TransFair USA is the only certified Fair Trade labeler in the U.S. and over $70 million in additional income has been generated by the sale of over 100 million pounds to U.S. coffee consumers. StarbucksâÂ?¢ entry into the Fair Trade market accounted for 11.5 million pounds of that coffee in 2005, more than double their figures from 2004. “That additional income is over and above what farmers would have received if they had sold in the local markets, to local middlemen”, said Paul Rice, President and CEO of TransFair USA.1This shows how ethical consumers opened their hearts and wallets to coffee farmers and the Fair Trade movement went gangbusters; it’s a Free Trade world after all.

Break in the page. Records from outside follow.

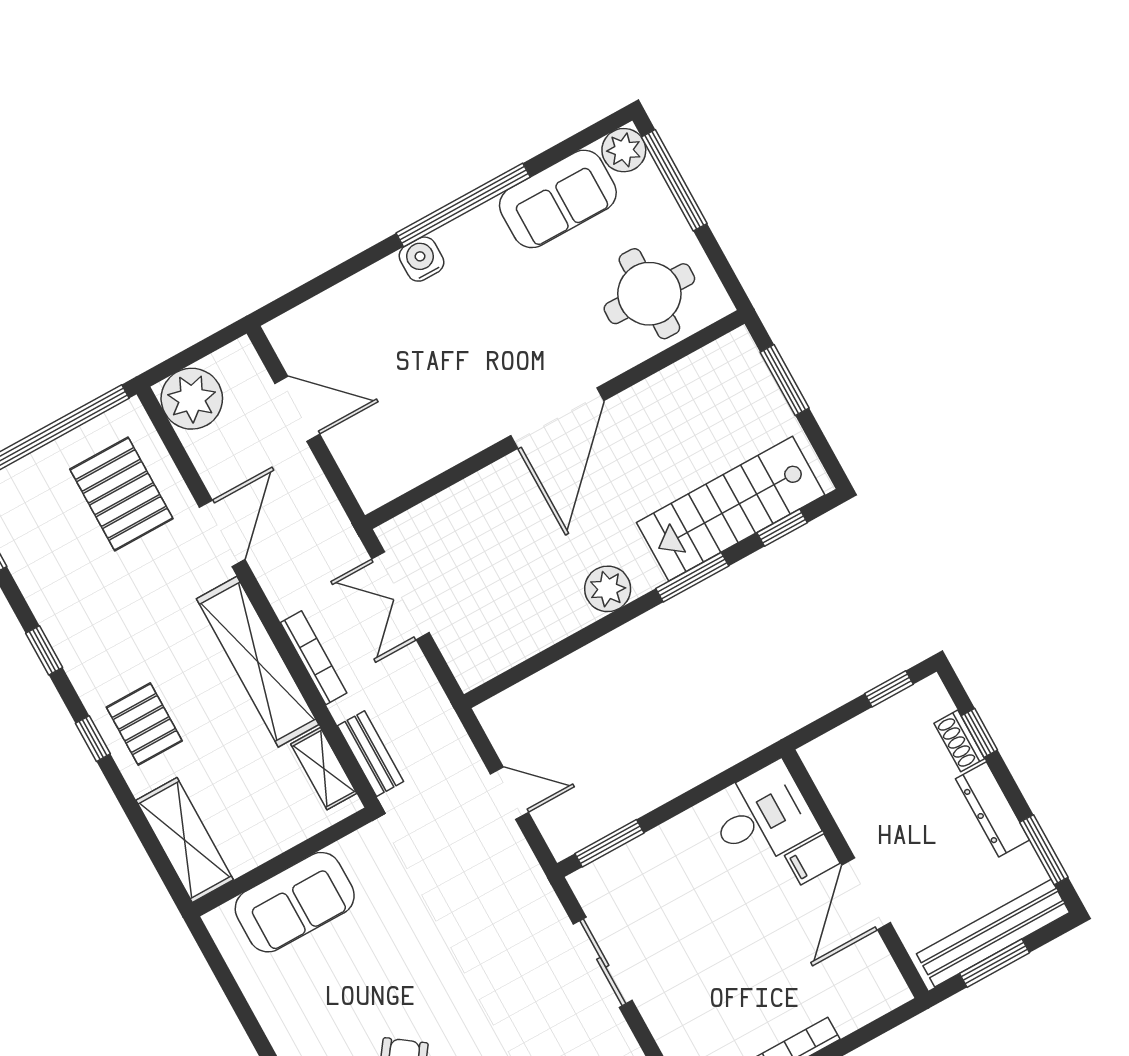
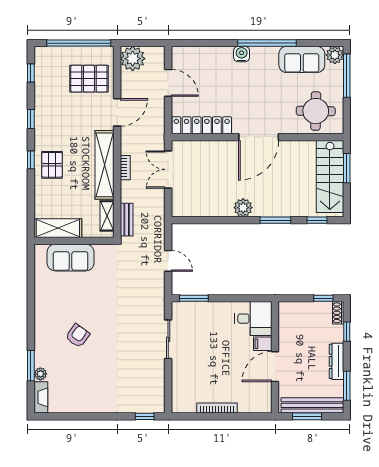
locker: (420, 460) -> (202, 125), added
pallet: (121, 494) -> (89, 79), turned 90
stairs: (731, 509) -> (330, 176), moved, turned -90
bookcase: (314, 658) -> (125, 168), width x0.64
shoe rack: (959, 741) -> (338, 313), moved
shelving: (185, 840) -> (58, 228), moved, turned 90

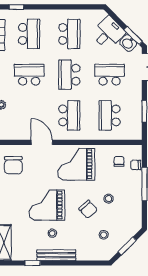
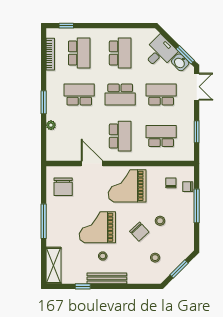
school desk: (69, 75) -> (120, 95), turned -90
school desk: (110, 115) -> (161, 136), turned 90

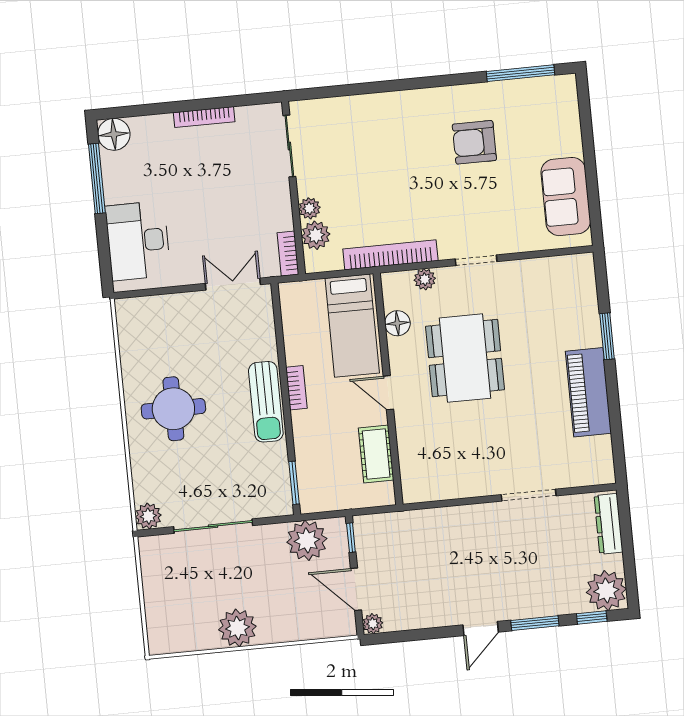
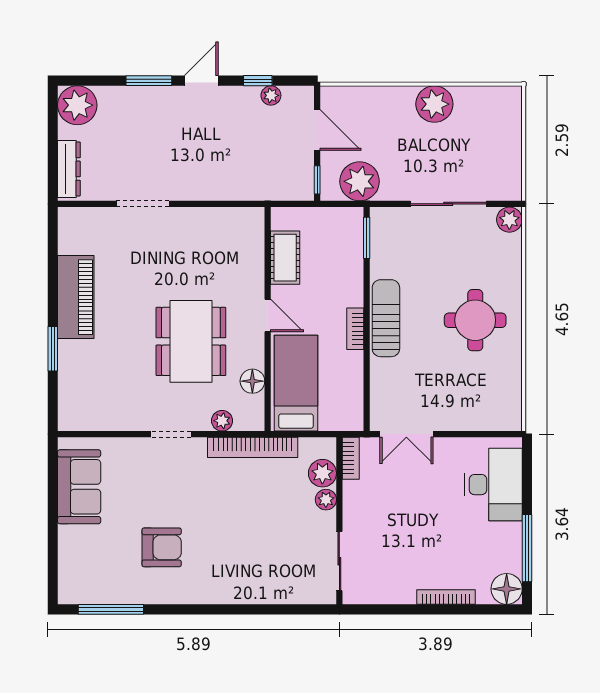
bookcase: (204, 117) -> (446, 597), moved
window: (592, 618) -> (258, 81), moved
plant: (373, 624) -> (271, 95), moved

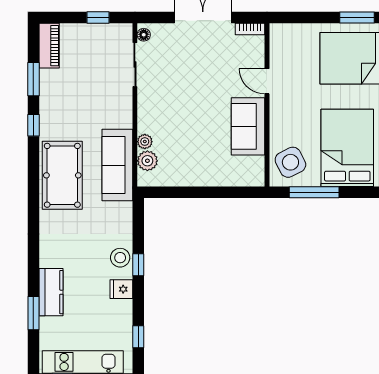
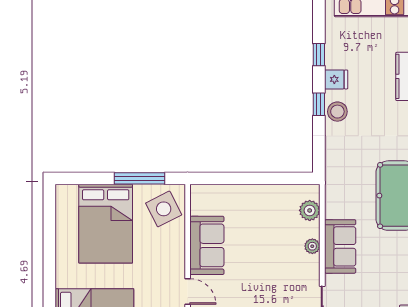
plant: (145, 142) -> (312, 246), moved
sofa: (117, 165) -> (340, 246), moved, width x0.73
window: (138, 337) -> (319, 55), moved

It’s not as simple as slapping a label on a bag of beans, as TransFair USA has built an international monitoring system that ensures fairness for farmers. Besides the fact that there are profits to be made, it’s no surprise that ethical practices can be marketed successfully in a world of Enron, Mad Cow and Sweatshops. That $70 million bonus to coffee farmers was due to the minimum price standards of $1.26 per pound and $1.41 per organic pound, set by TransFair USA for importers. What TransFair and other labels have actually done is bring importers, roasters, distributors, retailers and in the end consumers, closer to the actual farmers.

Huge majorities of the something like 25 million coffee workers around world live in the Global South countries of South America, Africa and South Asia. The Coffee crop simply grows better in these temperate climates and since its earliest days of trade, as far back as the 16th century, it has been an essential export. While a prosperous supply chain has developed over the centuries, pouring black goodness into the morning routine of billions, there is always someone trying to make a buck more than they deserve. While it may be more complex than can explained here, the coffee farmers living in rural areas just didn’t have the resources to access the world markets like they should have. Dependent on a system of middleman in countries where government accountability is another story, farmers got swindled. Its not entirely the middleman’s fault as he was just trying to make a buck too, but the local middle who got the farmers deals gained less than desirable reputations. Affectionately called “Coyotes” for their scavenger like nature, the middleman also had to sell through exporters and brokers before the coffee even reached importers. At this point the beans are still green, and for years this was the only green coffee farmers where seeing. Often getting less per bean than what it actually cost to grow, farmers then got offered loans from the middlemen who were scamming them.

This only consists of the 50% of small family farmers who grow the world’s coffee, the other 50% is grown on plantations or estates where migrant workers might even have it worse. Though in all fairness conditions have improved and some estates have a long history of farming communities. The focus of Fair Trade coffee though is on the small farmers who then take the additional income and create farming co-ops that in turn build a community of their own.

So in essence to answer the reader’s question, Fair Trade Coffee certification ensures that small farmers set up co-ops that sell directly to certified importers. The older system of “Coyotes”, multinational exporters and brokers has left a nasty residue from squeezing profits out of farmers. The Fair Trade certification process actually goes back to some of the European countries 20 or 30 years, but the labeling has really reached new market awareness in the past 5 years. Just how TransFair and the Fair Labeling Organization goes into these countries and makes deals and sets up co-ops with farmers is probably a book’s worth more of investigating. One has probably already been written (Check out Paul Rice), or maybe someday I’ll take a long boat ride and follow that route from bean to cup.

Notes:

  1. Paul Rice, President of TransFair USA in Big Picture TV.